To solve these problems, we'll use Hooke's Law, which states that the force exerted by a spring is directly proportional to the displacement (stretch) of the spring from its equilibrium position. The formula is given by:
\[ F = k \cdot x \]
where:
- \( F \) is the force applied to the spring (in Newtons),
- \( k \) is the spring constant (in N/m),
- \( x \) is the displacement of the spring from its rest position (in meters).
a) How far in centimeters would the spring stretch with a mass of 500g?
First, we need to convert the mass from grams to kilograms:
\[ \text{mass} = 500 \text{ g} = 0.5 \text{ kg} \]
Next, we calculate the weight of the object, which is the force due to gravity:
\[ F = m \cdot g = 0.5 \text{ kg} \cdot 10 \text{ N/kg} = 5 \text{ N} \]
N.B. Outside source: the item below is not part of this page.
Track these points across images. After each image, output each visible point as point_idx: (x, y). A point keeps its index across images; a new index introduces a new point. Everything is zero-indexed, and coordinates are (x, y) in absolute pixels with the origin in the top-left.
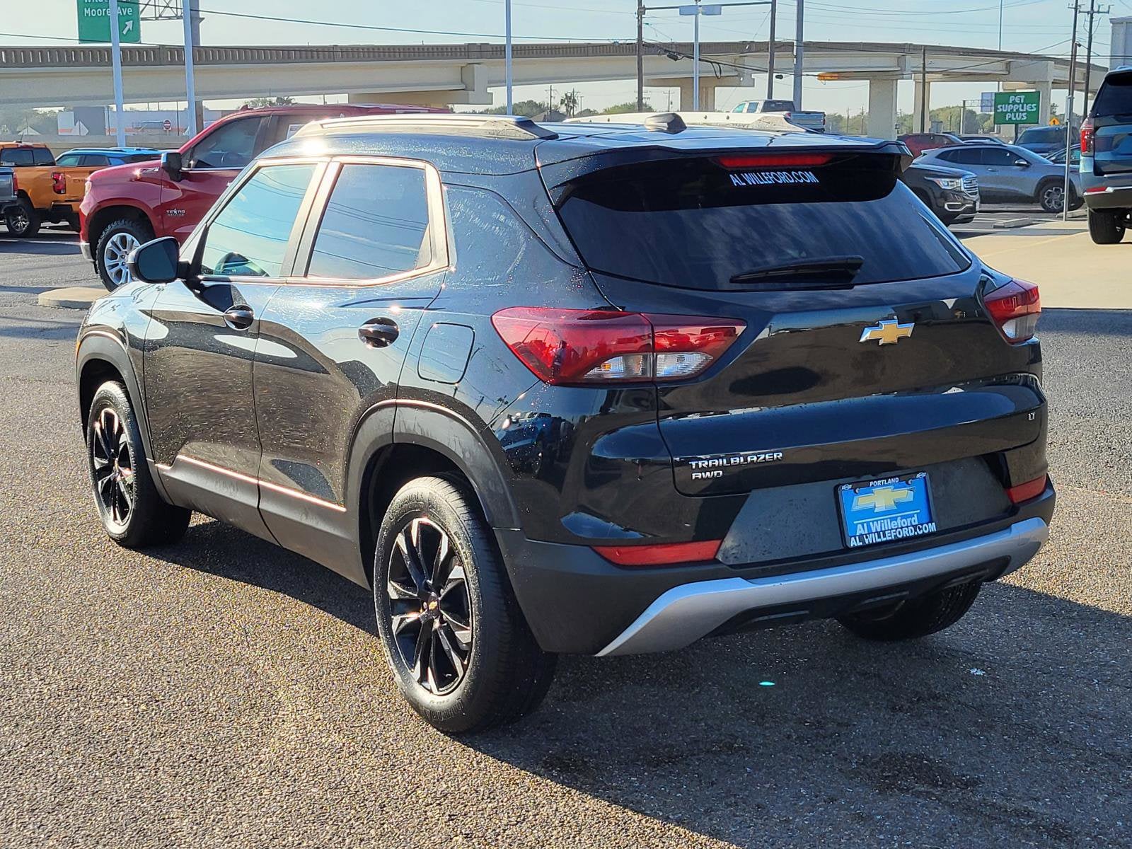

Now we can use Hooke's Law to find the stretch \( x \):
\[ F = k \cdot x \]
Rearranging for \( x \):
\[ x = \frac{F}{k} = \frac{5 \text{ N}}{20 \text{ N/m}} = 0.25 \text{ m} \]
To convert \( x \) from meters to centimeters:
\[ x = 0.25 \text{ m} \times 100 \text{ cm/m} = 25 \text{ cm} \]
So, the spring would stretch 25 cm.
b) What is the mass of an object that stretches the spring 35 cm long?
First, convert 35 cm to meters:
\[ x = 35 \text{ cm} = 0.35 \text{ m} \]
Using Hooke's Law again, we can find the force \( F \):
\[ F = k \cdot x = 20 \text{ N/m} \cdot 0.35 \text{ m} = 7 \text{ N} \]
Now, we can find the mass \( m \) that would create this force:
\[ F = m \cdot g \]
Rearranging for \( m \):
\[ m = \frac{F}{g} = \frac{7 \text{ N}}{10 \text{ N/kg}} = 0.7 \text{ kg} \]
So, the mass of the object that stretches the spring 35 cm long is 0.7 kg.